Nahin Shahriar Kabir, Acharjee Sanjay, Saha Sawradip, Das Aurick, Hossain Shahruk, Haque Mohammad Ariful
Department of Electrical and Electronic Engineering, Bangladesh University of Engineering and Technology, Dhaka, 1205, Bangladesh.
Heliyon. 2024 Aug 25;10(17):e36823. doi: 10.1016/j.heliyon.2024.e36823. eCollection 2024 Sep 15.

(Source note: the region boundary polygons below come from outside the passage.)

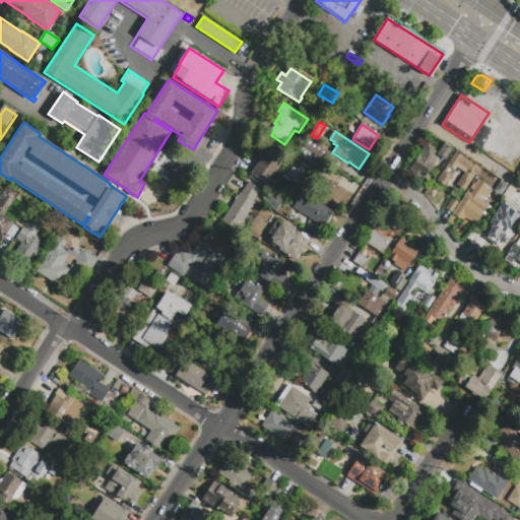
[(331,152),(325,161),(303,146),(310,135),(321,142),(320,145),(331,152)]
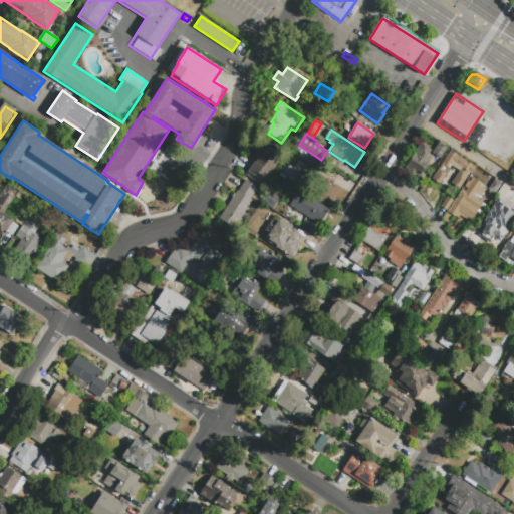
[(440,142),(448,147),(440,159),(432,154),(440,142)]
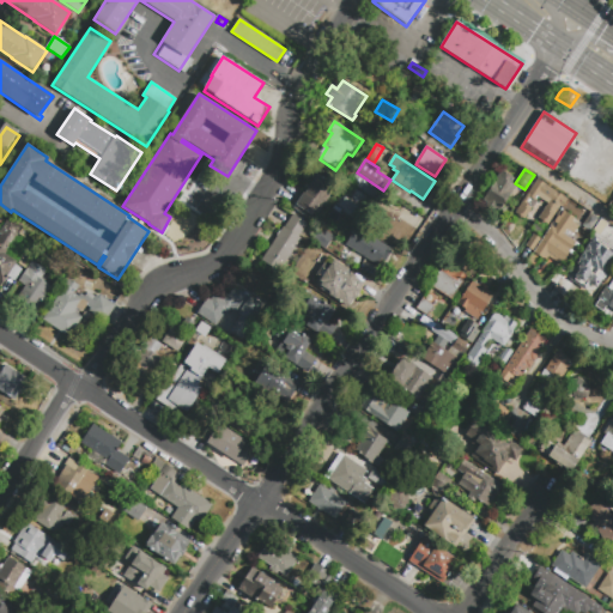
[(492,211),(485,205),(487,201),(483,199),(502,170),(515,180),(513,182),(516,184),(499,210),(495,206),(492,211)]
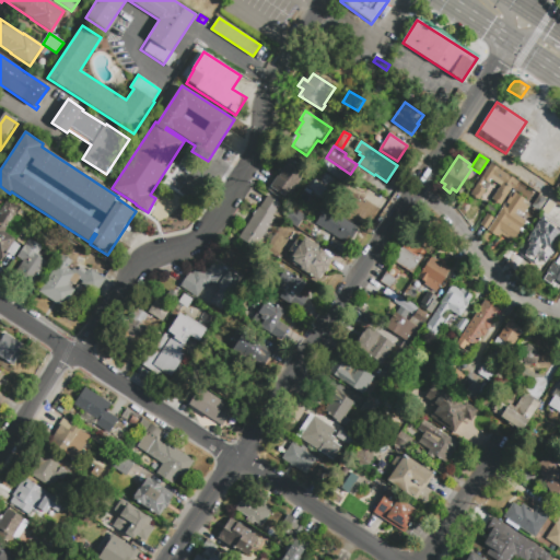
[(282,200),(267,190),(277,176),(278,176),(290,159),(306,170),(291,194),(288,191),(282,200)]
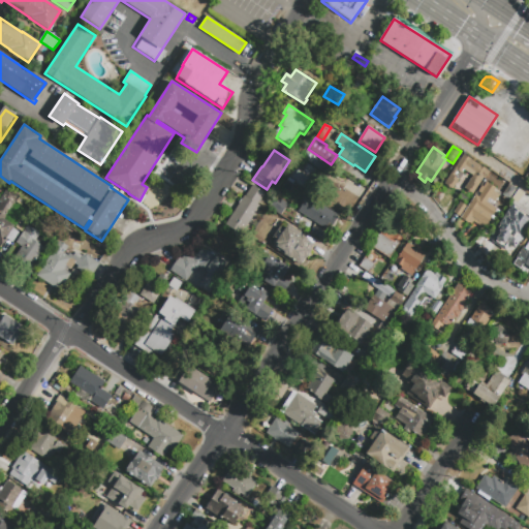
[(331,164),(325,173),(308,161),(307,163),(316,169),(313,175),(316,177),(307,191),(288,179),(308,150),(331,164)]
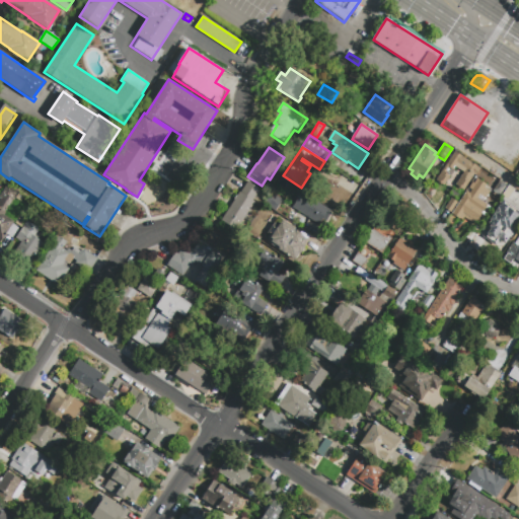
[(482,169),(476,175),(474,173),(468,181),(464,189),(461,187),(461,188),(458,186),(458,184),(457,183),(464,172),(456,167),(454,170),(450,168),(446,173),(451,176),(444,187),(435,181),(455,151),(482,169)]
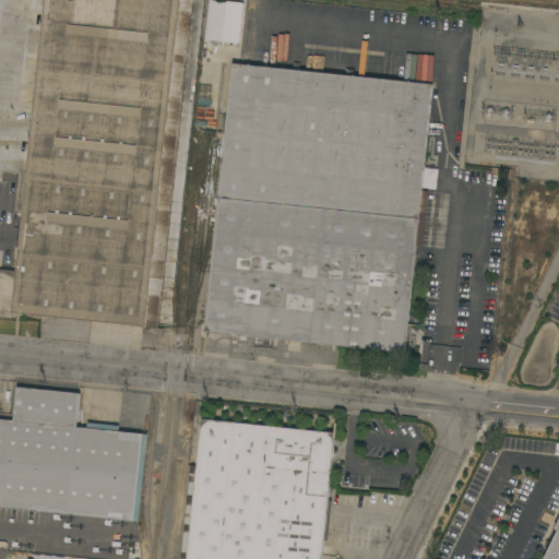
[(191,0),(158,328),(12,312),(12,318),(0,316),(0,269),(15,271),(44,0),(191,0)]
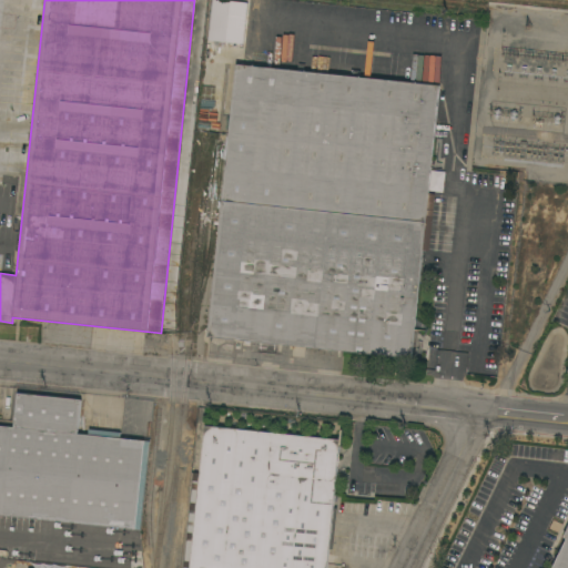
[(206,41),(243,42),(244,1),(208,0),(206,41)]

Human Pose Estimation (HPE) is a crucial step towards understanding people in images and videos. HPE provides geometric and motion information of the human body, which has been applied to a wide range of applications (e.g., human-computer interaction, motion analysis, augmented reality, virtual reality, healthcare, etc.). An extremely useful task of this kind is the 2D pose estimation of bedridden patients from infrared (IR) images. Here, the IR imaging modality is preferred due to privacy concerns and the need for monitoring both uncovered and covered patients at different levels of illumination. The major drawback of this research problem is the unavailability of covered examples, which are very costly to collect and time-consuming to label. In this work, a deep learning-based framework was developed for human sleeping pose estimation on covered images using only the uncovered training images. In the training scheme, two different image augmentation techniques, a statistical approach as well as a GAN-based approach, were explored for domain adaptation, where the statistical approach performed better. The accuracy of the model trained on the statistically augmented dataset was improved by 124 % as compared with the model trained on non-augmented images. To handle the scarcity of training infrared images, a transfer learning strategy was used by pre-training the model on an RGB pose estimation dataset, resulting in a further increment in accuracy of 4 %. Semi-supervised learning techniques, with a novel pose discriminator model in the loop, were adopted to utilize the unannotated training data, resulting in a further 3 % increase in accuracy. Thus, significant improvement has been shown in the case of 2D pose estimation from infrared images, with a comparatively small amount of annotated data and a large amount of unannotated data by using the proposed training pipeline powered by heavy augmentation.
人体姿态估计(HPE)是理解图像和视频中人物的关键步骤。HPE提供人体的几何和运动信息,已被应用于广泛的应用领域(例如,人机交互、运动分析、增强现实、虚拟现实、医疗保健等)。这类极其有用的任务之一是从红外(IR)图像中对卧床患者进行二维姿态估计。在这里,由于隐私问题以及需要在不同光照水平下监测未覆盖和覆盖的患者,红外成像模式更受青睐。这个研究问题的主要缺点是难以获得覆盖状态下的示例,因为收集这些示例成本很高且标注耗时。在这项工作中,开发了一种基于深度学习的框架,用于仅使用未覆盖的训练图像对覆盖图像上的人体睡眠姿态进行估计。在训练方案中,探索了两种不同的图像增强技术,一种统计方法以及一种基于生成对抗网络(GAN)的方法用于域适应,其中统计方法表现更好。与在未增强图像上训练的模型相比,在统计增强数据集上训练的模型准确率提高了124%。为了处理训练红外图像的稀缺性,通过在RGB姿态估计数据集上对模型进行预训练来使用迁移学习策略,从而使准确率进一步提高了4%。采用带有新型姿态判别器模型的半监督学习技术来利用未标注的训练数据,使准确率又提高了3%。因此,通过使用由大量增强驱动的所提出的训练管道,在从红外图像进行二维姿态估计的情况下,使用相对少量的标注数据和大量未标注数据就显示出了显著的改进。